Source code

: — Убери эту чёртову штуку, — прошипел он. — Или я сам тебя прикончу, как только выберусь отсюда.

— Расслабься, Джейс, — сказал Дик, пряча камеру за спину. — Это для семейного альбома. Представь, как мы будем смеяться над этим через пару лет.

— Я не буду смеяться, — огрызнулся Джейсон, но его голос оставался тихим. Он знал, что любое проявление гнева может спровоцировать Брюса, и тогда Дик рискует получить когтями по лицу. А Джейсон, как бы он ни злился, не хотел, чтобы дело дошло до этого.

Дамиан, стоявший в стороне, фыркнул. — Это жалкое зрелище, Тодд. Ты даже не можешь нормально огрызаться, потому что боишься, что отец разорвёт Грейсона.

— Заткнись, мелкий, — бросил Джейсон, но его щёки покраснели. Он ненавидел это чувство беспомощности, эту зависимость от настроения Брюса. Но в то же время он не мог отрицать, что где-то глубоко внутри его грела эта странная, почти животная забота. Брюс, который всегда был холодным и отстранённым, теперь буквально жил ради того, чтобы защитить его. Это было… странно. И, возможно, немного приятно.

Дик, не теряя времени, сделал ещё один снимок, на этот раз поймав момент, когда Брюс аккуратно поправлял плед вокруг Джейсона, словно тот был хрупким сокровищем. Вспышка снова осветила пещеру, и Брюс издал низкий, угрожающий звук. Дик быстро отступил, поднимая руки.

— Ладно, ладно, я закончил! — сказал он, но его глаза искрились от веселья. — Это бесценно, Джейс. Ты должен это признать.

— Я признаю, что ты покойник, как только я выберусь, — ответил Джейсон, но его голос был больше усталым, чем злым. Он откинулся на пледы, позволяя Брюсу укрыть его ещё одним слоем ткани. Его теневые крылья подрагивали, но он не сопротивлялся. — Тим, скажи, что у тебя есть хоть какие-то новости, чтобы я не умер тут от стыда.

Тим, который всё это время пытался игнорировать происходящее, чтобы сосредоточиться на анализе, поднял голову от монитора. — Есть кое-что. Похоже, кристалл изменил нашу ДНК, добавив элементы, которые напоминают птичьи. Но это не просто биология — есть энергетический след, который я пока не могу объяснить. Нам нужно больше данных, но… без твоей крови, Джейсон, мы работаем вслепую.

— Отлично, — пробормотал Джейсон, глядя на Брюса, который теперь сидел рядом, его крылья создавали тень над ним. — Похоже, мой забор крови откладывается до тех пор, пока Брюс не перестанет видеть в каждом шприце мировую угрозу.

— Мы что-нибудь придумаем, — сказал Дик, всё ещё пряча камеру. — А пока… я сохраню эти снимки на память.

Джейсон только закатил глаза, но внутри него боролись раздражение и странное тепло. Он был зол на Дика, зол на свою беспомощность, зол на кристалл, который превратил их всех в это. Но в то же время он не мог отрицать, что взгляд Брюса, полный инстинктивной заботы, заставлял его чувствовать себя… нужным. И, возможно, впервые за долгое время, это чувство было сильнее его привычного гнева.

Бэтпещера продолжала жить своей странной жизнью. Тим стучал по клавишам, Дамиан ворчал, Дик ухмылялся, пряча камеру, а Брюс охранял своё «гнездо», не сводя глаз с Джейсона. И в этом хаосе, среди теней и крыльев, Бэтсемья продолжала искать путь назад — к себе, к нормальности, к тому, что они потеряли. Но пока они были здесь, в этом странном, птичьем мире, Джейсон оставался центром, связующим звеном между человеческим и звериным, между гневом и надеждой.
* * * * *
■ WHAT YOU NEED TO DO ■
From the first line to the last, return the data exactly.

■ THE COMPLETED TASK ■
Source code

: — Убери эту чёртову штуку, — прошипел он. — Или я сам тебя прикончу, как только выберусь отсюда.

— Расслабься, Джейс, — сказал Дик, пряча камеру за спину. — Это для семейного альбома. Представь, как мы будем смеяться над этим через пару лет.

— Я не буду смеяться, — огрызнулся Джейсон, но его голос оставался тихим. Он знал, что любое проявление гнева может спровоцировать Брюса, и тогда Дик рискует получить когтями по лицу. А Джейсон, как бы он ни злился, не хотел, чтобы дело дошло до этого.

Дамиан, стоявший в стороне, фыркнул. — Это жалкое зрелище, Тодд. Ты даже не можешь нормально огрызаться, потому что боишься, что отец разорвёт Грейсона.

— Заткнись, мелкий, — бросил Джейсон, но его щёки покраснели. Он ненавидел это чувство беспомощности, эту зависимость от настроения Брюса. Но в то же время он не мог отрицать, что где-то глубоко внутри его грела эта странная, почти животная забота. Брюс, который всегда был холодным и отстранённым, теперь буквально жил ради того, чтобы защитить его. Это было… странно. И, возможно, немного приятно.

Дик, не теряя времени, сделал ещё один снимок, на этот раз поймав момент, когда Брюс аккуратно поправлял плед вокруг Джейсона, словно тот был хрупким сокровищем. Вспышка снова осветила пещеру, и Брюс издал низкий, угрожающий звук. Дик быстро отступил, поднимая руки.

— Ладно, ладно, я закончил! — сказал он, но его глаза искрились от веселья. — Это бесценно, Джейс. Ты должен это признать.

— Я признаю, что ты покойник, как только я выберусь, — ответил Джейсон, но его голос был больше усталым, чем злым. Он откинулся на пледы, позволяя Брюсу укрыть его ещё одним слоем ткани. Его теневые крылья подрагивали, но он не сопротивлялся. — Тим, скажи, что у тебя есть хоть какие-то новости, чтобы я не умер тут от стыда.

Тим, который всё это время пытался игнорировать происходящее, чтобы сосредоточиться на анализе, поднял голову от монитора. — Есть кое-что. Похоже, кристалл изменил нашу ДНК, добавив элементы, которые напоминают птичьи. Но это не просто биология — есть энергетический след, который я пока не могу объяснить. Нам нужно больше данных, но… без твоей крови, Джейсон, мы работаем вслепую.

— Отлично, — пробормотал Джейсон, глядя на Брюса, который теперь сидел рядом, его крылья создавали тень над ним. — Похоже, мой забор крови откладывается до тех пор, пока Брюс не перестанет видеть в каждом шприце мировую угрозу.

— Мы что-нибудь придумаем, — сказал Дик, всё ещё пряча камеру. — А пока… я сохраню эти снимки на память.

Джейсон только закатил глаза, но внутри него боролись раздражение и странное тепло. Он был зол на Дика, зол на свою беспомощность, зол на кристалл, который превратил их всех в это. Но в то же время он не мог отрицать, что взгляд Брюса, полный инстинктивной заботы, заставлял его чувствовать себя… нужным. И, возможно, впервые за долгое время, это чувство было сильнее его привычного гнева.

Бэтпещера продолжала жить своей странной жизнью. Тим стучал по клавишам, Дамиан ворчал, Дик ухмылялся, пряча камеру, а Брюс охранял своё «гнездо», не сводя глаз с Джейсона. И в этом хаосе, среди теней и крыльев, Бэтсемья продолжала искать путь назад — к себе, к нормальности, к тому, что они потеряли. Но пока они были здесь, в этом странном, птичьем мире, Джейсон оставался центром, связующим звеном между человеческим и звериным, между гневом и надеждой.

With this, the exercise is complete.